*Exercise details*
From the records below, please repeat exactly the line that has "8,8 -1,64 -26,1", the line that has "7,7 -7,14 4,4", and every line between them, and nothing else.

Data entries
--- START ---

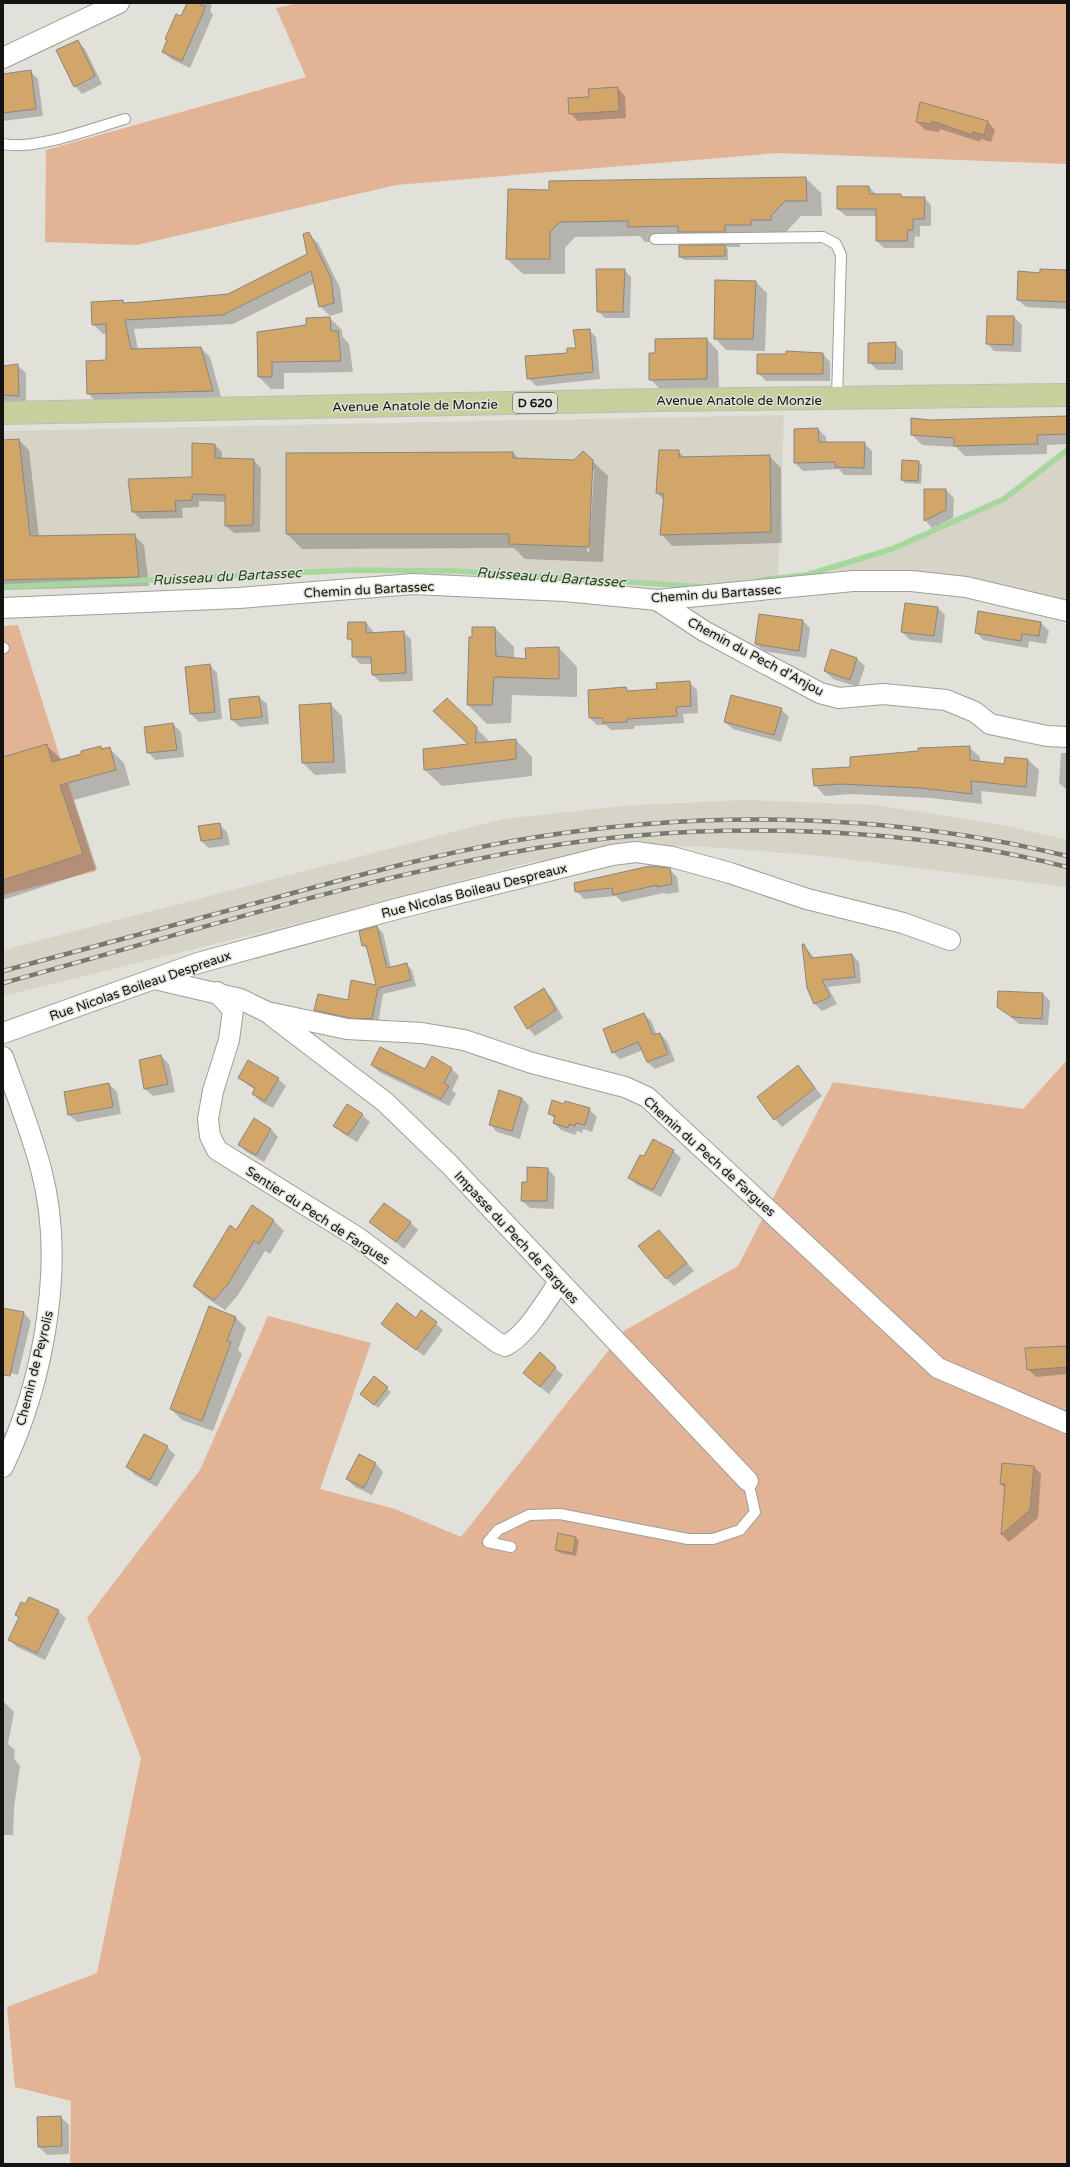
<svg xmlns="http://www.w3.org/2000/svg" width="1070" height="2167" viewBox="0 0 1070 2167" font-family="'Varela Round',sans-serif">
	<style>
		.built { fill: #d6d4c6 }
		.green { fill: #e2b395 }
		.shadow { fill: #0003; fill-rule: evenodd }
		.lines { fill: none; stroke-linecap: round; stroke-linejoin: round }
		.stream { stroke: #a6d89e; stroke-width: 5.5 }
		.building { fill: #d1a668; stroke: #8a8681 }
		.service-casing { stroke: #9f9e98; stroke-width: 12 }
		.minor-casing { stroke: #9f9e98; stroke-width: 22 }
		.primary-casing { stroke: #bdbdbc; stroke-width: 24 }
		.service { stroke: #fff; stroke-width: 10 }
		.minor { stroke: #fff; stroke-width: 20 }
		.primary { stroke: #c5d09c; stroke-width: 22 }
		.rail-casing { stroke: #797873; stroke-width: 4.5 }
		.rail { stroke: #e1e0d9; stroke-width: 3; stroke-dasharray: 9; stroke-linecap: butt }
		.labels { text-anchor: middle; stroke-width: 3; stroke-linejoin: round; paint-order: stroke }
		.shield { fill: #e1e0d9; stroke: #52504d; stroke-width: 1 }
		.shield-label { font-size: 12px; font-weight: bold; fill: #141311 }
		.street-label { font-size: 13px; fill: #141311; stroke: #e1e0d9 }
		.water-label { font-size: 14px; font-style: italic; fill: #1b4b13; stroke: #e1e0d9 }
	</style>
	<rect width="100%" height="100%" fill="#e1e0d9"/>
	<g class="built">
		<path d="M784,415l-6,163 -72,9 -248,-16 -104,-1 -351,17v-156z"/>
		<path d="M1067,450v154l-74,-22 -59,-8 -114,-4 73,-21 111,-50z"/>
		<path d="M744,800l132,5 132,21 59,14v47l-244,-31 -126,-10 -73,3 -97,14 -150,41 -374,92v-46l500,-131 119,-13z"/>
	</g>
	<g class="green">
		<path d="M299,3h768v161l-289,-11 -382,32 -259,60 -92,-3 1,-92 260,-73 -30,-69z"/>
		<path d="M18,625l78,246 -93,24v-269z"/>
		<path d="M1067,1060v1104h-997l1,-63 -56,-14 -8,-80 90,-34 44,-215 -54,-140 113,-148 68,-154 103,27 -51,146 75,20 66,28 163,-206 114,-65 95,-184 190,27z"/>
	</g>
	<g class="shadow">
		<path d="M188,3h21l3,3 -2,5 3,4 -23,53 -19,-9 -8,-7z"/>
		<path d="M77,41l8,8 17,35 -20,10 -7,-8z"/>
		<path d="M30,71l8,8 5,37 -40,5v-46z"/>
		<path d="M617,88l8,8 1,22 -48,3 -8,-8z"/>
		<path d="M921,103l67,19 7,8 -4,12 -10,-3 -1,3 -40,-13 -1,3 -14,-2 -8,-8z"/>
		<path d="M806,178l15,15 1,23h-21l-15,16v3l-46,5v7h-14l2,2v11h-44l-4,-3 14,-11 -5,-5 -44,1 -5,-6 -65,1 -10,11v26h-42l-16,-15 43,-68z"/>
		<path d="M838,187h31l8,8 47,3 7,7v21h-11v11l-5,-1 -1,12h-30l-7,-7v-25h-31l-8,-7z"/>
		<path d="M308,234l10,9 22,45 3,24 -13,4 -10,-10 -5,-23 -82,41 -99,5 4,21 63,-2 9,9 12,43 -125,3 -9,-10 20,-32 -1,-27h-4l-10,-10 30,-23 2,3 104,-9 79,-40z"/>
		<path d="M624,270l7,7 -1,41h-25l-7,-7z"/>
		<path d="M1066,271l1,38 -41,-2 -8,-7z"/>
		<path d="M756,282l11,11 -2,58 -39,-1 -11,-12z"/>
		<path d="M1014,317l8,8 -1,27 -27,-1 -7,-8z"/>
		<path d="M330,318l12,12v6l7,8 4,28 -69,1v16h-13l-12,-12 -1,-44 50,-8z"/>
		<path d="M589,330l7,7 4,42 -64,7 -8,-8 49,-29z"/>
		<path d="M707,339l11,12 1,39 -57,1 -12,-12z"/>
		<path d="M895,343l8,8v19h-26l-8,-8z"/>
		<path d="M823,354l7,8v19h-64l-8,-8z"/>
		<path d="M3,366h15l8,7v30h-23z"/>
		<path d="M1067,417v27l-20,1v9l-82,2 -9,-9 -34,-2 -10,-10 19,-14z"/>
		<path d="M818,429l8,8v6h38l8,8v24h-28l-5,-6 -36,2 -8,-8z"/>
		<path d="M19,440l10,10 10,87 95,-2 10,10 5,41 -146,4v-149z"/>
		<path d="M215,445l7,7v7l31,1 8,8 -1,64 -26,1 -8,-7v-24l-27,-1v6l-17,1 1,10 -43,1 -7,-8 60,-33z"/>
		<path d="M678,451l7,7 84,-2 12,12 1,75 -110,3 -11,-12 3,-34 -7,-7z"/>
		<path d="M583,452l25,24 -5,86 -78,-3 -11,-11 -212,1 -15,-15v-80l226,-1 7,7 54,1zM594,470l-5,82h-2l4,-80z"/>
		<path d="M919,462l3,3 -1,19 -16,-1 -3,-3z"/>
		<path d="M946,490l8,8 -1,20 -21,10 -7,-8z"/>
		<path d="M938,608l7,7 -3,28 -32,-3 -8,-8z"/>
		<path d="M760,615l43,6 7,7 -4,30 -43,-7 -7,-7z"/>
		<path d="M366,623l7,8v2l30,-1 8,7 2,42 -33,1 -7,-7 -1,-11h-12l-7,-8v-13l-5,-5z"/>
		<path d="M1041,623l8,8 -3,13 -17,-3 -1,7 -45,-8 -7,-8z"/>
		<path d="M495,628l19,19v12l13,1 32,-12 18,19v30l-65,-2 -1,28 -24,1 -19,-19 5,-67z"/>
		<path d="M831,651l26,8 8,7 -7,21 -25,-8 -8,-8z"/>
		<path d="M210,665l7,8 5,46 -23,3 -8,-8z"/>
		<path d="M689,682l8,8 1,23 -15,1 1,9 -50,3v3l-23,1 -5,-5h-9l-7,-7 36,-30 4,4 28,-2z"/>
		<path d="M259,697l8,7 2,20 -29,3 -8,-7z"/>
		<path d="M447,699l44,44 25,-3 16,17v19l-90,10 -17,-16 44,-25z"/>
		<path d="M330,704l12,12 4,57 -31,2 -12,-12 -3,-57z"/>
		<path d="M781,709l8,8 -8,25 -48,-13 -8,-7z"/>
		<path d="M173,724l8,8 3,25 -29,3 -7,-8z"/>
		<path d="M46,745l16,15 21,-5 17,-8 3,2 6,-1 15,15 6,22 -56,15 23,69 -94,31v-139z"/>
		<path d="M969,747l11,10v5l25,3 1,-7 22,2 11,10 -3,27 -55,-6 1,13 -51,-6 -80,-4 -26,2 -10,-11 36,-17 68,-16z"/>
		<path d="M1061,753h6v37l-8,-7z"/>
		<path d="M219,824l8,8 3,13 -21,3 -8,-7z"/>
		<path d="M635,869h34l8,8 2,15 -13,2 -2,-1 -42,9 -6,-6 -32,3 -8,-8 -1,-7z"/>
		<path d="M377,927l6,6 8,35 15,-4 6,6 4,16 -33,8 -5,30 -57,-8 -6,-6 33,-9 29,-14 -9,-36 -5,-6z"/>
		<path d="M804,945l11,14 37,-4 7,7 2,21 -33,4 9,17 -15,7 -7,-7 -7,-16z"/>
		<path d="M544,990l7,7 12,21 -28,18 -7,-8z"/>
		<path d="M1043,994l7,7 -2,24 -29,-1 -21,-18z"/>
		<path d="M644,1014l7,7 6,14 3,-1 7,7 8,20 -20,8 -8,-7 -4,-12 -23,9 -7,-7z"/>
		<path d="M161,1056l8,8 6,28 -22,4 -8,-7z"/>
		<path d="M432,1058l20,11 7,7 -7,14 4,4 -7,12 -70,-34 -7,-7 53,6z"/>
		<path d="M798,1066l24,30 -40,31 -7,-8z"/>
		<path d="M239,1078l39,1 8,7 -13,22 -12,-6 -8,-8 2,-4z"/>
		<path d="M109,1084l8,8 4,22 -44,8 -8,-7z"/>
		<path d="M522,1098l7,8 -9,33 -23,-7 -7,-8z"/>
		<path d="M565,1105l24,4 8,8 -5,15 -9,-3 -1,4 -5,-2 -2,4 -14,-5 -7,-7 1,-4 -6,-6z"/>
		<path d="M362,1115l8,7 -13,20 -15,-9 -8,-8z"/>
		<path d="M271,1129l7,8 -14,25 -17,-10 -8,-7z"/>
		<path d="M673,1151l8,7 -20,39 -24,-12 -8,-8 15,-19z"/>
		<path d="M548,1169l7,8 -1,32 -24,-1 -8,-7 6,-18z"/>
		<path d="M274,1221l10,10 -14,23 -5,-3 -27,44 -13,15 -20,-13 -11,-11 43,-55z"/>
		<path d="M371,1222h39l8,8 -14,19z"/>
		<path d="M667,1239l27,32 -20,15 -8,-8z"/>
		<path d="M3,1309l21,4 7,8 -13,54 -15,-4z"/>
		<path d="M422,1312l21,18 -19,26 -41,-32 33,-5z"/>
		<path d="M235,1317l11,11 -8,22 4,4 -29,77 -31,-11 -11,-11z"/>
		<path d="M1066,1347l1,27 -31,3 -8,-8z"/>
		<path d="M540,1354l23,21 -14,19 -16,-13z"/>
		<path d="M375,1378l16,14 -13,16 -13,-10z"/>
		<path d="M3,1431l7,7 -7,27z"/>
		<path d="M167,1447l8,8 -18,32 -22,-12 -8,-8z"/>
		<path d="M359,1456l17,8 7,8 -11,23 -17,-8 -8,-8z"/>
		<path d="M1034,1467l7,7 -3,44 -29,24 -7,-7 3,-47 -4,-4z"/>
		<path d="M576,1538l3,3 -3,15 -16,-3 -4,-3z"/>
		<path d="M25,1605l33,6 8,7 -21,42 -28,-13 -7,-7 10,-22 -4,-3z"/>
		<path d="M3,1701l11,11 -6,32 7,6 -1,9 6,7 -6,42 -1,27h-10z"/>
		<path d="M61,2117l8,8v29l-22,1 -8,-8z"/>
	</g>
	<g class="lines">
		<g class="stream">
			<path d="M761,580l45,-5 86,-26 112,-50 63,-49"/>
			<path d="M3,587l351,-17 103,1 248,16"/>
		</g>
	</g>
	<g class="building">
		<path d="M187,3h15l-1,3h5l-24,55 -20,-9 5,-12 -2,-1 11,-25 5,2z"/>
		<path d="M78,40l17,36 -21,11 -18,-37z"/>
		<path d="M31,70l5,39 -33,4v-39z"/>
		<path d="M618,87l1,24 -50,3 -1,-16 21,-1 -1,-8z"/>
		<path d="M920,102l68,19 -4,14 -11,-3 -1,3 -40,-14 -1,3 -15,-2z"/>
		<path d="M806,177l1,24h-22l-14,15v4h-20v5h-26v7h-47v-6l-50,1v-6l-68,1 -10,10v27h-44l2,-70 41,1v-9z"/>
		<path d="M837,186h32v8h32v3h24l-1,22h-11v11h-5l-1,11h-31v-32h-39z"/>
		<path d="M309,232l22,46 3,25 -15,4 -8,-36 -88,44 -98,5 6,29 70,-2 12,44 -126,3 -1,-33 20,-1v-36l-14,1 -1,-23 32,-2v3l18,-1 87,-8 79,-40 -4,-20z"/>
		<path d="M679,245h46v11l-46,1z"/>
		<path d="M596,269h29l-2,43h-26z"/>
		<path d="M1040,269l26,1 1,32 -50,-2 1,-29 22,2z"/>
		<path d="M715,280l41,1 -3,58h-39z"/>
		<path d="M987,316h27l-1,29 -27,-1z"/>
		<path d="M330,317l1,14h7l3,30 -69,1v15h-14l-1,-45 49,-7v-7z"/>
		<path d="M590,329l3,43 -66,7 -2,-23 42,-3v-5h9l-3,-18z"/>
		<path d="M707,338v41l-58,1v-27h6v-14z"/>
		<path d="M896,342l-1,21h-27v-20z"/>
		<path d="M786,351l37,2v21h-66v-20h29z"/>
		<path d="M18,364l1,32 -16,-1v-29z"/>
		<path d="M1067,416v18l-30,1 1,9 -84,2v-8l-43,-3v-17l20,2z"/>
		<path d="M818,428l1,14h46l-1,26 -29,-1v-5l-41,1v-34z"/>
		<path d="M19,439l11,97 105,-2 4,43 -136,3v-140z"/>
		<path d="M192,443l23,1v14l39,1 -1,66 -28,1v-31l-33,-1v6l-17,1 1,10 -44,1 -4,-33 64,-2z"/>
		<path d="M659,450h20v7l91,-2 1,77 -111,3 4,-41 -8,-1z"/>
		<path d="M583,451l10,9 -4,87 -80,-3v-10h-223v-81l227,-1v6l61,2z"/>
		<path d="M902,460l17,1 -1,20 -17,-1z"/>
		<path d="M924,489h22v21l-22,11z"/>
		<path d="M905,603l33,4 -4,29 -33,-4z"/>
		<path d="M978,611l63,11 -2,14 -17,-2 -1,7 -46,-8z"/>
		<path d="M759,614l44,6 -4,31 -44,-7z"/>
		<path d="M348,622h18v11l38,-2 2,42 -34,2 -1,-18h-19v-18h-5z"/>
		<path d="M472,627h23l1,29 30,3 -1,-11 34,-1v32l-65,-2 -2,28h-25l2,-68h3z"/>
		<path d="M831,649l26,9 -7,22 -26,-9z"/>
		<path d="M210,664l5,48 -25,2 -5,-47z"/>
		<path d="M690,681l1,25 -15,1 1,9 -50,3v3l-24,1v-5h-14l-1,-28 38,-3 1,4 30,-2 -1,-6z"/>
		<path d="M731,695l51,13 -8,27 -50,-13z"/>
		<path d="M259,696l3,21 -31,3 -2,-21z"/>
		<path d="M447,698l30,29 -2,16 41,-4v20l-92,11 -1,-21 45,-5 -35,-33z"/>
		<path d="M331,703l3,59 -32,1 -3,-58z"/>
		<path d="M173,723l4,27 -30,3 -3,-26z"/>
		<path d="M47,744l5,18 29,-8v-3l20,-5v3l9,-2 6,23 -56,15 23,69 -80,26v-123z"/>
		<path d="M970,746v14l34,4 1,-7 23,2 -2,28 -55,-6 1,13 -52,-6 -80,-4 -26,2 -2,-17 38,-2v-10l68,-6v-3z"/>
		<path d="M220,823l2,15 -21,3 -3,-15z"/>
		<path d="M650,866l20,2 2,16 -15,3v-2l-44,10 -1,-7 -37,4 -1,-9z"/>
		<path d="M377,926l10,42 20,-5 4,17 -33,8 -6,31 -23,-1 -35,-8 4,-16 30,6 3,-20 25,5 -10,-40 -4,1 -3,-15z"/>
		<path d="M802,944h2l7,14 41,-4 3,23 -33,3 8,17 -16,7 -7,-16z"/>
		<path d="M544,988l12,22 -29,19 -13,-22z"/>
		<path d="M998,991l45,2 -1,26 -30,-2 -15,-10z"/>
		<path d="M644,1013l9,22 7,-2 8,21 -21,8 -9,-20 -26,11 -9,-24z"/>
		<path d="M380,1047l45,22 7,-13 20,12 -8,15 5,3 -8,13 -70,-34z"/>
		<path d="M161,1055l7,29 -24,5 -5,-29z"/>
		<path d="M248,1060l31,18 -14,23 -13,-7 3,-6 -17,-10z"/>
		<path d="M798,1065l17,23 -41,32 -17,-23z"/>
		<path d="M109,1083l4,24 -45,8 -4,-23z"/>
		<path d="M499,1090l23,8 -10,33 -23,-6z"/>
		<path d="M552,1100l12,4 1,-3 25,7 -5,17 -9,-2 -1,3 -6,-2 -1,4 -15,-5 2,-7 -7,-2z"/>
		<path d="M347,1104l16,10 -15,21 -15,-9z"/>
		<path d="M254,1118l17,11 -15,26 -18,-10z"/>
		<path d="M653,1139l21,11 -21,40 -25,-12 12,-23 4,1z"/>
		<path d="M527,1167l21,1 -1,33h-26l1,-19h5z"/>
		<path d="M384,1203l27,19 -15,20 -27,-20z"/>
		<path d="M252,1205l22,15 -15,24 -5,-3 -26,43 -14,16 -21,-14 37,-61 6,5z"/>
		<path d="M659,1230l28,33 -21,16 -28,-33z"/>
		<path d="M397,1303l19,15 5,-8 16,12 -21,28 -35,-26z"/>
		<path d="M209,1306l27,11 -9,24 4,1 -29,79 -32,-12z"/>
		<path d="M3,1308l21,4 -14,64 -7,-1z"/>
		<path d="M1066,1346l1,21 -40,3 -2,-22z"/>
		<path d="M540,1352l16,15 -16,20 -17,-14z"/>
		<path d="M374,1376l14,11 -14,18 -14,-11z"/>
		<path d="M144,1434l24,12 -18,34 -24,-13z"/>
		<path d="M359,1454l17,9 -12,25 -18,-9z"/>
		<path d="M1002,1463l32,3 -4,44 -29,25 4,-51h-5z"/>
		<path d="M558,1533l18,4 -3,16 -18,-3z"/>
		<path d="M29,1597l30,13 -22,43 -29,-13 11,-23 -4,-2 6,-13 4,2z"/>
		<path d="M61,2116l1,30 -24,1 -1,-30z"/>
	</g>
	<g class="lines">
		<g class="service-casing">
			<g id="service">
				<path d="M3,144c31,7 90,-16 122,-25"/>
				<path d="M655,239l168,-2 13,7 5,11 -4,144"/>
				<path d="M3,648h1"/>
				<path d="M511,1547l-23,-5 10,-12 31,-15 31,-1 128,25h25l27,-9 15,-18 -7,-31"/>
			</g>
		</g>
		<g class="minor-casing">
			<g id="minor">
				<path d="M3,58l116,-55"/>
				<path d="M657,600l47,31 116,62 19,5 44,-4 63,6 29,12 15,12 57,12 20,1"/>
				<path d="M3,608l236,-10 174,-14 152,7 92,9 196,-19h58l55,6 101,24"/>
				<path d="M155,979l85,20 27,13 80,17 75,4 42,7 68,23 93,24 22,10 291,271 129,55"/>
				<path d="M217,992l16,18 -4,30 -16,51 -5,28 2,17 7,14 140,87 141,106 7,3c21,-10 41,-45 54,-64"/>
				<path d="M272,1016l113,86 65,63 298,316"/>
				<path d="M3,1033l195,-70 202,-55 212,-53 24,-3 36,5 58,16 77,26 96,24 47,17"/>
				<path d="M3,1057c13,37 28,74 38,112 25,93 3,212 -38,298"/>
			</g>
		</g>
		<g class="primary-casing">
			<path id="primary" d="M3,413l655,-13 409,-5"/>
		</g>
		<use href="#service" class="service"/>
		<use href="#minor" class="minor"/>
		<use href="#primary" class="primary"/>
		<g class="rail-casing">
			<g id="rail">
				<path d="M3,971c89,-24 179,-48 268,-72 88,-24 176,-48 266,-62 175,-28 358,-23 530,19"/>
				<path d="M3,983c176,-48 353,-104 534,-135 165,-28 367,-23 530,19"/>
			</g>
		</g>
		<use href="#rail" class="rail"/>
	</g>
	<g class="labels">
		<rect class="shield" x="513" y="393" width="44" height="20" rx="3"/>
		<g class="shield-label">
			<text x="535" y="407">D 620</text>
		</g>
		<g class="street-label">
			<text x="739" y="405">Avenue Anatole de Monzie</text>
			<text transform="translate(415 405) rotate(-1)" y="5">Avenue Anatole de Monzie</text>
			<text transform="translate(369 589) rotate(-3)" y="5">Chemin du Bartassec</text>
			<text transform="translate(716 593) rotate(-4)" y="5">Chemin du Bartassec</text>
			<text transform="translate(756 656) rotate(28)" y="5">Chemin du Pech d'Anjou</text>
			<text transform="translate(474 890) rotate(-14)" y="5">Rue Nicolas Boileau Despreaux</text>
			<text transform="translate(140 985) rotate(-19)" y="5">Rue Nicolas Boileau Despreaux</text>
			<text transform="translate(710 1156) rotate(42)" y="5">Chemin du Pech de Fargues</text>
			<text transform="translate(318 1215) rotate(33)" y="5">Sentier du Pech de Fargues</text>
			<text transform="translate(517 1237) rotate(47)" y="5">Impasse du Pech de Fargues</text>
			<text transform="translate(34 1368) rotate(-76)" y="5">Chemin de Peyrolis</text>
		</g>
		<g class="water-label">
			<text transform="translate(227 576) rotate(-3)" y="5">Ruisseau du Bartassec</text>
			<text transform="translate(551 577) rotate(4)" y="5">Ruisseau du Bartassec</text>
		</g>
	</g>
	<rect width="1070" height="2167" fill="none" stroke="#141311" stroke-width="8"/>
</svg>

--- END ---

*Response to the exercise*
		<path d="M215,445l7,7v7l31,1 8,8 -1,64 -26,1 -8,-7v-24l-27,-1v6l-17,1 1,10 -43,1 -7,-8 60,-33z"/>
		<path d="M678,451l7,7 84,-2 12,12 1,75 -110,3 -11,-12 3,-34 -7,-7z"/>
		<path d="M583,452l25,24 -5,86 -78,-3 -11,-11 -212,1 -15,-15v-80l226,-1 7,7 54,1zM594,470l-5,82h-2l4,-80z"/>
		<path d="M919,462l3,3 -1,19 -16,-1 -3,-3z"/>
		<path d="M946,490l8,8 -1,20 -21,10 -7,-8z"/>
		<path d="M938,608l7,7 -3,28 -32,-3 -8,-8z"/>
		<path d="M760,615l43,6 7,7 -4,30 -43,-7 -7,-7z"/>
		<path d="M366,623l7,8v2l30,-1 8,7 2,42 -33,1 -7,-7 -1,-11h-12l-7,-8v-13l-5,-5z"/>
		<path d="M1041,623l8,8 -3,13 -17,-3 -1,7 -45,-8 -7,-8z"/>
		<path d="M495,628l19,19v12l13,1 32,-12 18,19v30l-65,-2 -1,28 -24,1 -19,-19 5,-67z"/>
		<path d="M831,651l26,8 8,7 -7,21 -25,-8 -8,-8z"/>
		<path d="M210,665l7,8 5,46 -23,3 -8,-8z"/>
		<path d="M689,682l8,8 1,23 -15,1 1,9 -50,3v3l-23,1 -5,-5h-9l-7,-7 36,-30 4,4 28,-2z"/>
		<path d="M259,697l8,7 2,20 -29,3 -8,-7z"/>
		<path d="M447,699l44,44 25,-3 16,17v19l-90,10 -17,-16 44,-25z"/>
		<path d="M330,704l12,12 4,57 -31,2 -12,-12 -3,-57z"/>
		<path d="M781,709l8,8 -8,25 -48,-13 -8,-7z"/>
		<path d="M173,724l8,8 3,25 -29,3 -7,-8z"/>
		<path d="M46,745l16,15 21,-5 17,-8 3,2 6,-1 15,15 6,22 -56,15 23,69 -94,31v-139z"/>
		<path d="M969,747l11,10v5l25,3 1,-7 22,2 11,10 -3,27 -55,-6 1,13 -51,-6 -80,-4 -26,2 -10,-11 36,-17 68,-16z"/>
		<path d="M1061,753h6v37l-8,-7z"/>
		<path d="M219,824l8,8 3,13 -21,3 -8,-7z"/>
		<path d="M635,869h34l8,8 2,15 -13,2 -2,-1 -42,9 -6,-6 -32,3 -8,-8 -1,-7z"/>
		<path d="M377,927l6,6 8,35 15,-4 6,6 4,16 -33,8 -5,30 -57,-8 -6,-6 33,-9 29,-14 -9,-36 -5,-6z"/>
		<path d="M804,945l11,14 37,-4 7,7 2,21 -33,4 9,17 -15,7 -7,-7 -7,-16z"/>
		<path d="M544,990l7,7 12,21 -28,18 -7,-8z"/>
		<path d="M1043,994l7,7 -2,24 -29,-1 -21,-18z"/>
		<path d="M644,1014l7,7 6,14 3,-1 7,7 8,20 -20,8 -8,-7 -4,-12 -23,9 -7,-7z"/>
		<path d="M161,1056l8,8 6,28 -22,4 -8,-7z"/>
		<path d="M432,1058l20,11 7,7 -7,14 4,4 -7,12 -70,-34 -7,-7 53,6z"/>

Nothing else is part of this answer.